Mail must be sent a day before commit

A friend of mine has just received a mail, that contains instructions on the project his team is working on (excerpt):

  • Every change to XML/XSD/XSL must be reviewed by the (censored) review board group.
  • [...] A change in XML needs to be announced to the (censored) mail distribution list. This distribution list does not exist in the exchange server yet so you can send me the email and I can forward it for the moment.
    • Ideally a mail should be sent at the start of the work with the expected commit date.
    • A mail must be sent a day before commit.

I'm sorry. I understand the need of control, but this is a seriously fucked up way to do it. What I think is:

  • This is a distributed project with a lot of teams depending on a central XML/XSD.
  • There are no branches, it is a single track development (in fact I know that it is hosted in SVN despite being such a huge thing).
  • There are no tests, therefore no continuous integration.
  • Instead of fixing things, more bureaucratic weight is placed on the developers to create an illusion of control.
  • There isn't a mechanism to easily and effectively distribute change notices through teams.
  • The authors are basically stating that developers do not have the necessary knowledge to propose changes in the XMLs.
  • This leads to the conclusion of no documentation, from which the developers would learn.

So what

Developers are best at hacking away at code and providing solutions to the requirements. It's their job! They love their job! (Some even grow facial hair because they would rather hack at code than play with sharp blades.)

This kind of control will only throw them off balance, making it impractical to even suggest changes that may make the whole project easier.

Practically the mail makes the XML/XSD/XSL in the system a fixed fact ("Don't touch it, you!"). No one but the bravest will try to fiddle with it, therefore solutions will pop up that go around the problem. They may not be big things -- only there's a possibility that out of two solutions, the better will be dropped.

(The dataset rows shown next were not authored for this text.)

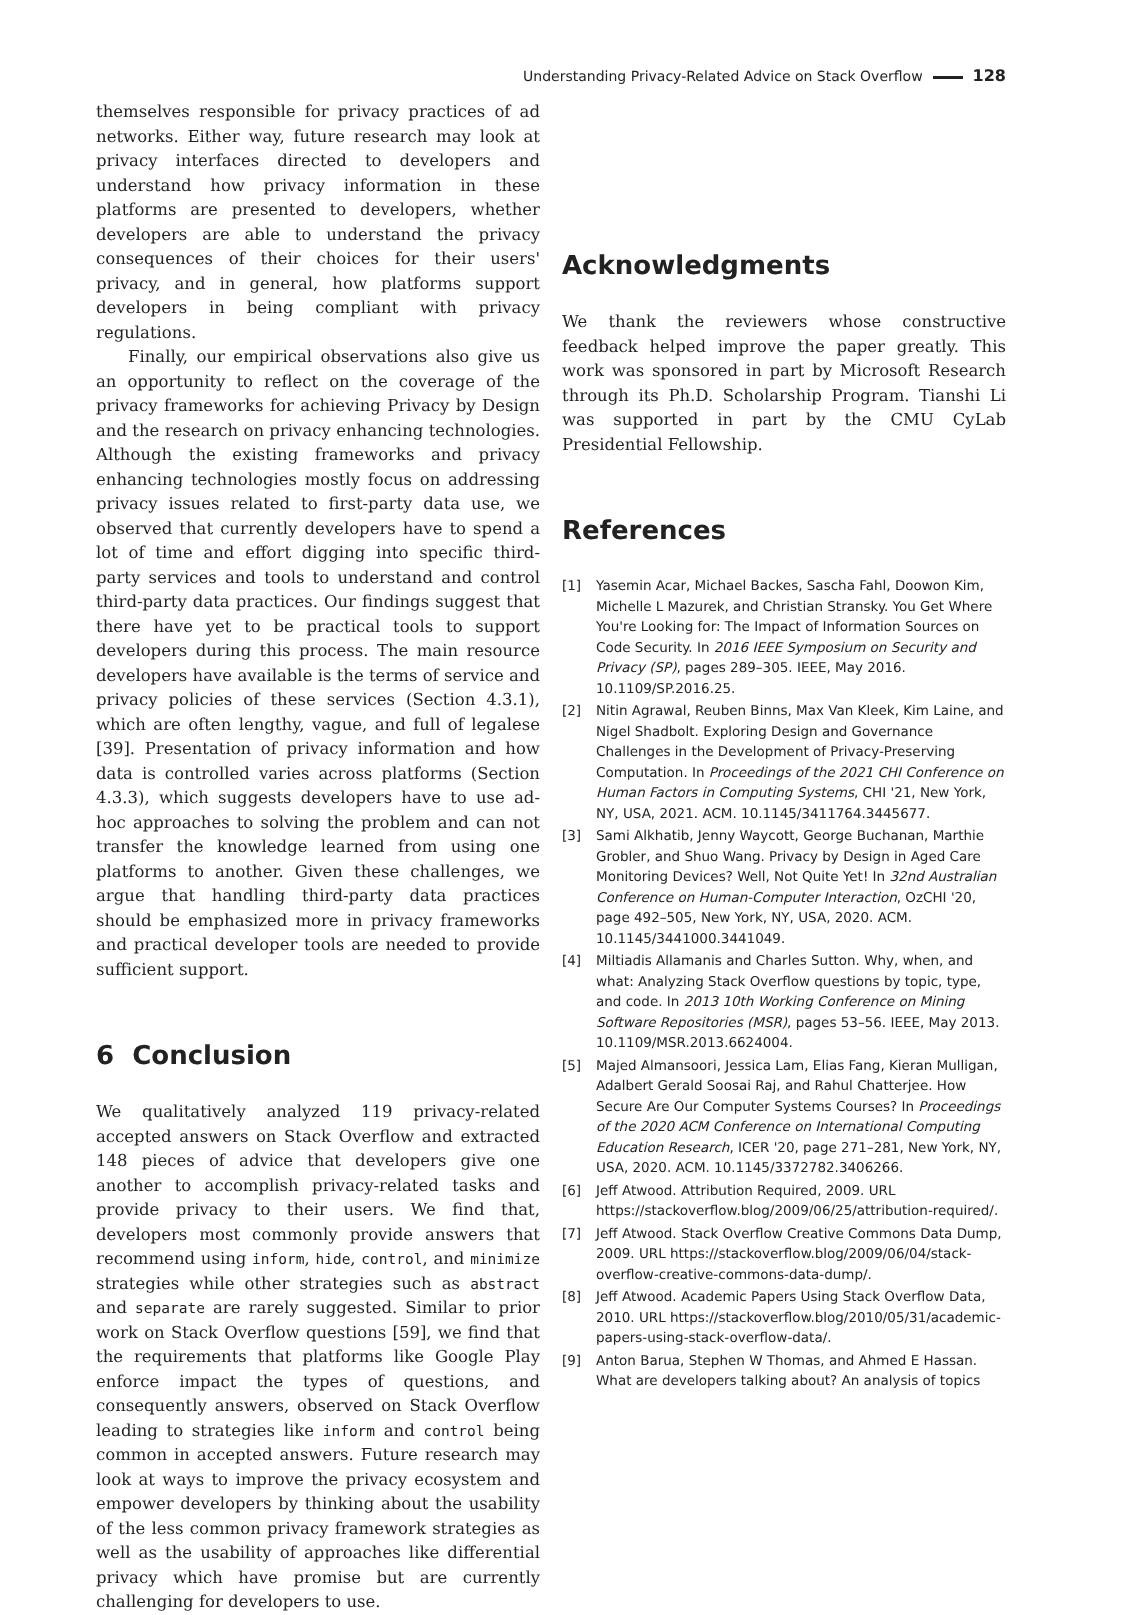Understanding Privacy-Related Advice on Stack Overflow 128
themselves responsible for privacy practices of ad networks. Either way, future research may look at privacy interfaces directed to developers and understand how privacy information in these platforms are presented to developers, whether developers are able to understand the privacy consequences of their choices for their users' privacy, and in general, how platforms support developers in being compliant with privacy regulations.
Finally, our empirical observations also give us an opportunity to reflect on the coverage of the privacy frameworks for achieving Privacy by Design and the research on privacy enhancing technologies. Although the existing frameworks and privacy enhancing technologies mostly focus on addressing privacy issues related to first-party data use, we observed that currently developers have to spend a lot of time and effort digging into specific third-party services and tools to understand and control third-party data practices. Our findings suggest that there have yet to be practical tools to support developers during this process. The main resource developers have available is the terms of service and privacy policies of these services (Section 4.3.1), which are often lengthy, vague, and full of legalese [39]. Presentation of privacy information and how data is controlled varies across platforms (Section 4.3.3), which suggests developers have to use ad-hoc approaches to solving the problem and can not transfer the knowledge learned from using one platforms to another. Given these challenges, we argue that handling third-party data practices should be emphasized more in privacy frameworks and practical developer tools are needed to provide sufficient support.
6 Conclusion
We qualitatively analyzed 119 privacy-related accepted answers on Stack Overflow and extracted 148 pieces of advice that developers give one another to accomplish privacy-related tasks and provide privacy to their users. We find that, developers most commonly provide answers that recommend using inform, hide, control, and minimize strategies while other strategies such as abstract and separate are rarely suggested. Similar to prior work on Stack Overflow questions [59], we find that the requirements that platforms like Google Play enforce impact the types of questions, and consequently answers, observed on Stack Overflow leading to strategies like inform and control being common in accepted answers. Future research may look at ways to improve the privacy ecosystem and empower developers by thinking about the usability of the less common privacy framework strategies as well as the usability of approaches like differential privacy which have promise but are currently challenging for developers to use.
Acknowledgments
We thank the reviewers whose constructive feedback helped improve the paper greatly. This work was sponsored in part by Microsoft Research through its Ph.D. Scholarship Program. Tianshi Li was supported in part by the CMU CyLab Presidential Fellowship.
References
[1] Yasemin Acar, Michael Backes, Sascha Fahl, Doowon Kim, Michelle L Mazurek, and Christian Stransky. You Get Where You're Looking for: The Impact of Information Sources on Code Security. In 2016 IEEE Symposium on Security and Privacy (SP), pages 289–305. IEEE, May 2016. 10.1109/SP.2016.25.
[2] Nitin Agrawal, Reuben Binns, Max Van Kleek, Kim Laine, and Nigel Shadbolt. Exploring Design and Governance Challenges in the Development of Privacy-Preserving Computation. In Proceedings of the 2021 CHI Conference on Human Factors in Computing Systems, CHI '21, New York, NY, USA, 2021. ACM. 10.1145/3411764.3445677.
[3] Sami Alkhatib, Jenny Waycott, George Buchanan, Marthie Grobler, and Shuo Wang. Privacy by Design in Aged Care Monitoring Devices? Well, Not Quite Yet! In 32nd Australian Conference on Human-Computer Interaction, OzCHI '20, page 492–505, New York, NY, USA, 2020. ACM. 10.1145/3441000.3441049.
[4] Miltiadis Allamanis and Charles Sutton. Why, when, and what: Analyzing Stack Overflow questions by topic, type, and code. In 2013 10th Working Conference on Mining Software Repositories (MSR), pages 53–56. IEEE, May 2013. 10.1109/MSR.2013.6624004.
[5] Majed Almansoori, Jessica Lam, Elias Fang, Kieran Mulligan, Adalbert Gerald Soosai Raj, and Rahul Chatterjee. How Secure Are Our Computer Systems Courses? In Proceedings of the 2020 ACM Conference on International Computing Education Research, ICER '20, page 271–281, New York, NY, USA, 2020. ACM. 10.1145/3372782.3406266.
[6] Jeff Atwood. Attribution Required, 2009. URL https://stackoverflow.blog/2009/06/25/attribution-required/.
[7] Jeff Atwood. Stack Overflow Creative Commons Data Dump, 2009. URL https://stackoverflow.blog/2009/06/04/stack-overflow-creative-commons-data-dump/.
[8] Jeff Atwood. Academic Papers Using Stack Overflow Data, 2010. URL https://stackoverflow.blog/2010/05/31/academic-papers-using-stack-overflow-data/.
[9] Anton Barua, Stephen W Thomas, and Ahmed E Hassan. What are developers talking about? An analysis of topics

There still won't be tests -- so we now have hacks in the code, but the management is confident because nothing changed in the critical area.

Commit control?

Tasks that involve adding a single optional attribute that would take anyone 25 minutes will suddenly be days. First the approval, then the announcement, then the "will commit" ping, then 24 hours later, the commit. Changes will be batched, it will be unclear if they're logically grouped or it just happened that way.

Sending a mail that the change will be committed 24 hours later creates a tension that practically will manifest as: done → send mail → commit tomorrow. Bam, we have a 24h delay. Not good for anyone.

Conclusion

I may overreact to this; I can easily imagine a situation that such rigorous verification is necessary. Only that it should be supported via the build and continuous integration, not via pre-commit emails, not via restrictions on design feedback from developers. This is too much of a cost, and ultimately the product has a good chance to be the loser of this.